=== Raw data ===
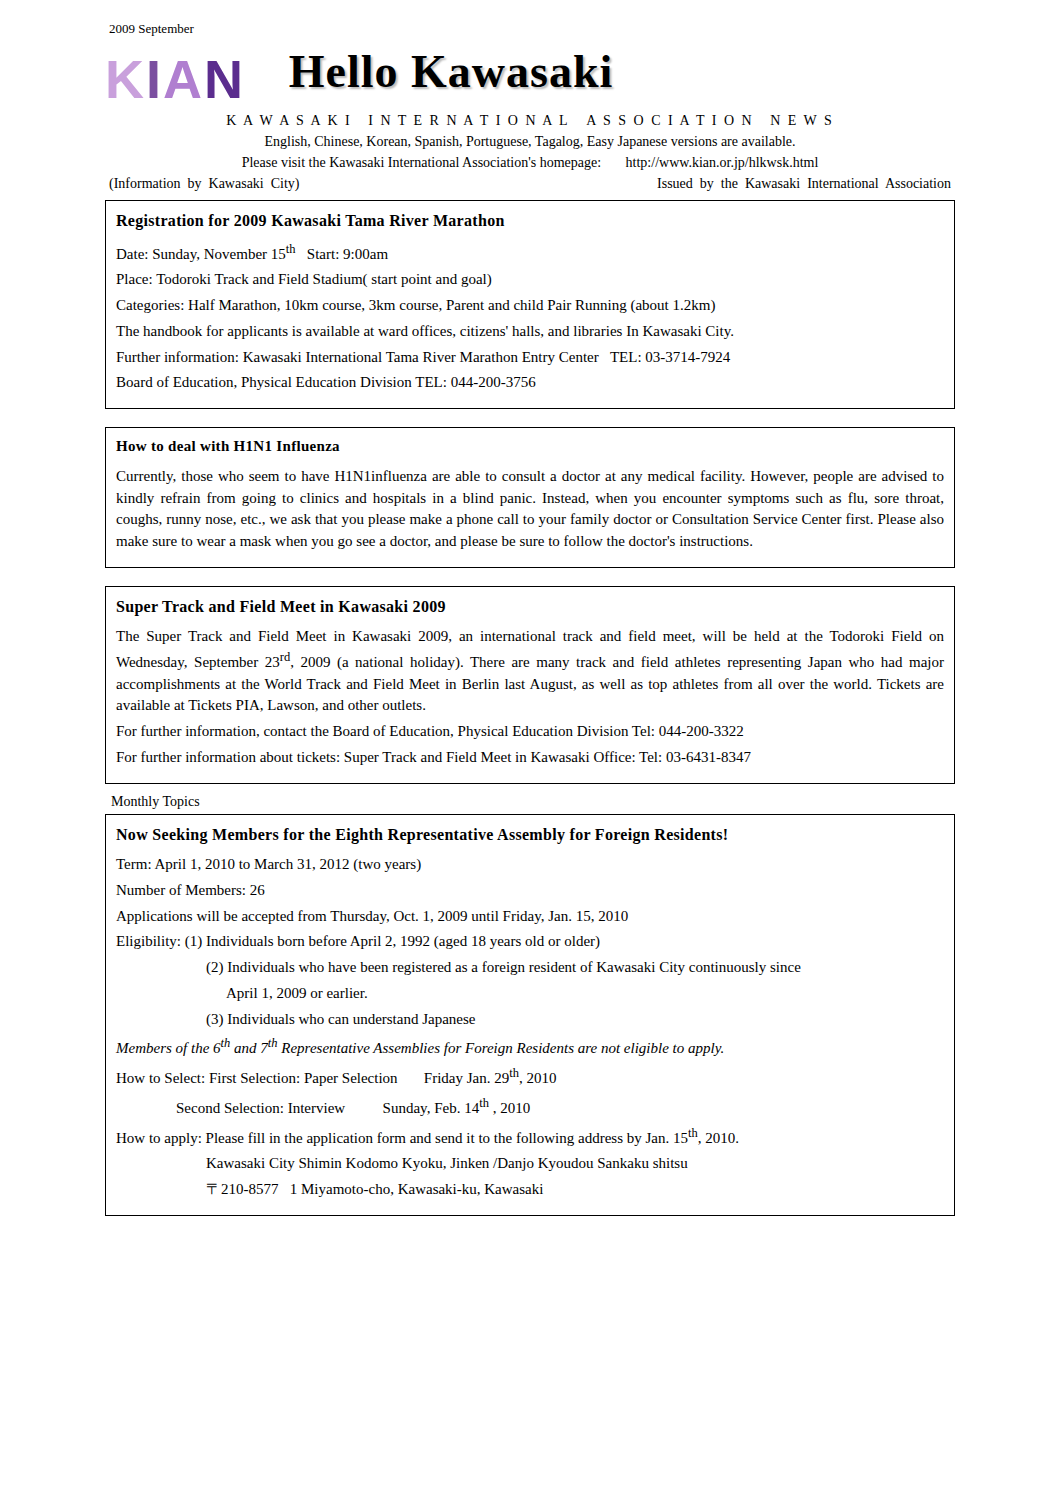2009 September
KIAN Hello Kawasaki
K A W A S A K I I N T E R N A T I O N A L A S S O C I A T I O N N E W S
English, Chinese, Korean, Spanish, Portuguese, Tagalog, Easy Japanese versions are available.
Please visit the Kawasaki International Association's homepage: http://www.kian.or.jp/hlkwsk.html
(Information by Kawasaki City) Issued by the Kawasaki International Association
Registration for 2009 Kawasaki Tama River Marathon
Date: Sunday, November 15th Start: 9:00am
Place: Todoroki Track and Field Stadium( start point and goal)
Categories: Half Marathon, 10km course, 3km course, Parent and child Pair Running (about 1.2km)
The handbook for applicants is available at ward offices, citizens' halls, and libraries In Kawasaki City.
Further information: Kawasaki International Tama River Marathon Entry Center TEL: 03-3714-7924
Board of Education, Physical Education Division TEL: 044-200-3756
How to deal with H1N1 Influenza
Currently, those who seem to have H1N1influenza are able to consult a doctor at any medical facility. However, people are advised to kindly refrain from going to clinics and hospitals in a blind panic. Instead, when you encounter symptoms such as flu, sore throat, coughs, runny nose, etc., we ask that you please make a phone call to your family doctor or Consultation Service Center first. Please also make sure to wear a mask when you go see a doctor, and please be sure to follow the doctor's instructions.
Super Track and Field Meet in Kawasaki 2009
The Super Track and Field Meet in Kawasaki 2009, an international track and field meet, will be held at the Todoroki Field on Wednesday, September 23rd, 2009 (a national holiday). There are many track and field athletes representing Japan who had major accomplishments at the World Track and Field Meet in Berlin last August, as well as top athletes from all over the world. Tickets are available at Tickets PIA, Lawson, and other outlets.
For further information, contact the Board of Education, Physical Education Division Tel: 044-200-3322
For further information about tickets: Super Track and Field Meet in Kawasaki Office: Tel: 03-6431-8347
Monthly Topics
Now Seeking Members for the Eighth Representative Assembly for Foreign Residents!
Term: April 1, 2010 to March 31, 2012 (two years)
Number of Members: 26
Applications will be accepted from Thursday, Oct. 1, 2009 until Friday, Jan. 15, 2010
Eligibility: (1) Individuals born before April 2, 1992 (aged 18 years old or older)
(2) Individuals who have been registered as a foreign resident of Kawasaki City continuously since
April 1, 2009 or earlier.
(3) Individuals who can understand Japanese
Members of the 6th and 7th Representative Assemblies for Foreign Residents are not eligible to apply.
How to Select: First Selection: Paper Selection Friday Jan. 29th, 2010
Second Selection: Interview Sunday, Feb. 14th , 2010
How to apply: Please fill in the application form and send it to the following address by Jan. 15th, 2010.
Kawasaki City Shimin Kodomo Kyoku, Jinken /Danjo Kyoudou Sankaku shitsu
〒210-8577 1 Miyamoto-cho, Kawasaki-ku, Kawasaki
===
* Exercise *
How many lines of these records include the word "Representative"? Only the number should be written.

* Final answer *
2